══ Source records ══

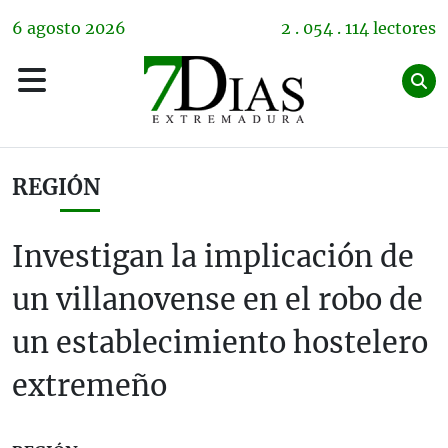
6
agosto
2026
2 . 054 . 114 lectores
REGIÓN
Investigan la implicación de
un villanovense en el robo de
un establecimiento hostelero
extremeño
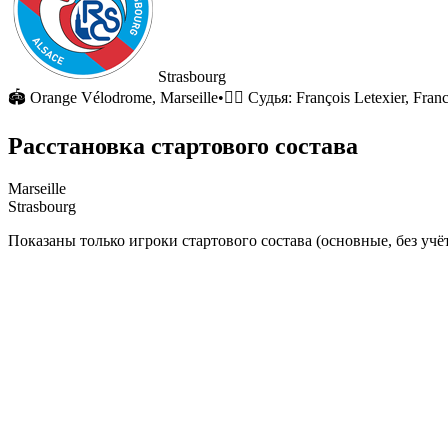
Strasbourg
🏟
Orange Vélodrome
, Marseille
•
🧑‍⚖️ Судья:
François Letexier, Fran
Расстановка стартового состава
Marseille
Strasbourg
Показаны только игроки стартового состава (основные, без учёт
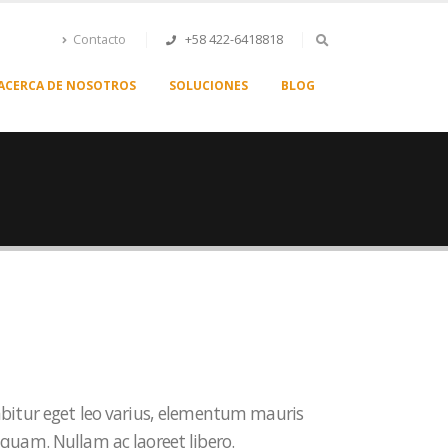
Contacto
+58 422-6418818
ACERCA DE NOSOTROS
SOLUCIONES
BLOG
abitur eget leo varius, elementum mauris
 quam. Nullam ac laoreet libero.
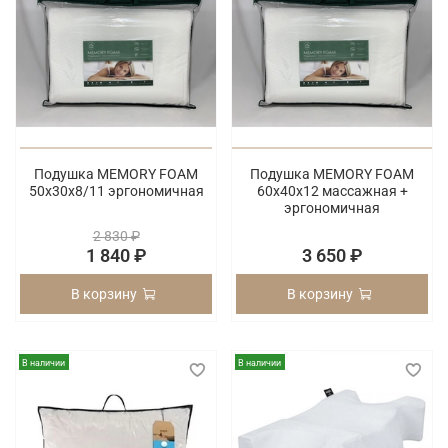
Подушка MEMORY FOAM
Подушка MEMORY FOAM
50х30х8/11 эргономичная
60х40х12 массажная +
эргономичная
2 830 ₽
1 840 ₽
3 650 ₽
В корзину
В корзину
В наличии
В наличии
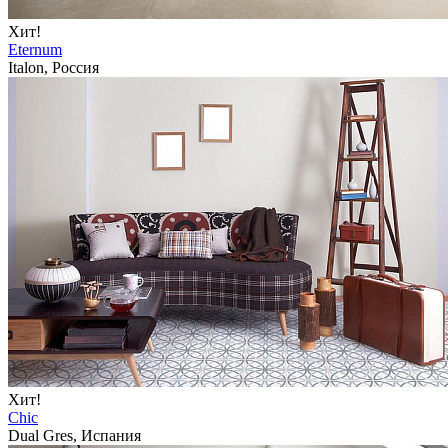
Хит!
Eternum
Italon, Россия
Хит!
Chic
Dual Gres, Испания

═══

◆ Task directions ◆
Copy out all the material again, swapping every "Strasbourg" for "Strasburg" and changing nothing else. Leave the pictures out of your answer.

◆ Answer ◆
6
agosto
2026
2 . 054 . 114 lectores
REGIÓN
Investigan la implicación de
un villanovense en el robo de
un establecimiento hostelero
extremeño
Strasburg
🏟
Orange Vélodrome
, Marseille
•
🧑‍⚖️ Судья:
François Letexier, Fran
Расстановка стартового состава
Marseille
Strasburg
Показаны только игроки стартового состава (основные, без учёт
Contacto
+58 422-6418818
ACERCA DE NOSOTROS
SOLUCIONES
BLOG
abitur eget leo varius, elementum mauris
 quam. Nullam ac laoreet libero.
Подушка MEMORY FOAM
Подушка MEMORY FOAM
50х30х8/11 эргономичная
60х40х12 массажная +
эргономичная
2 830 ₽
1 840 ₽
3 650 ₽
В корзину
В корзину
В наличии
В наличии
Хит!
Eternum
Italon, Россия
Хит!
Chic
Dual Gres, Испания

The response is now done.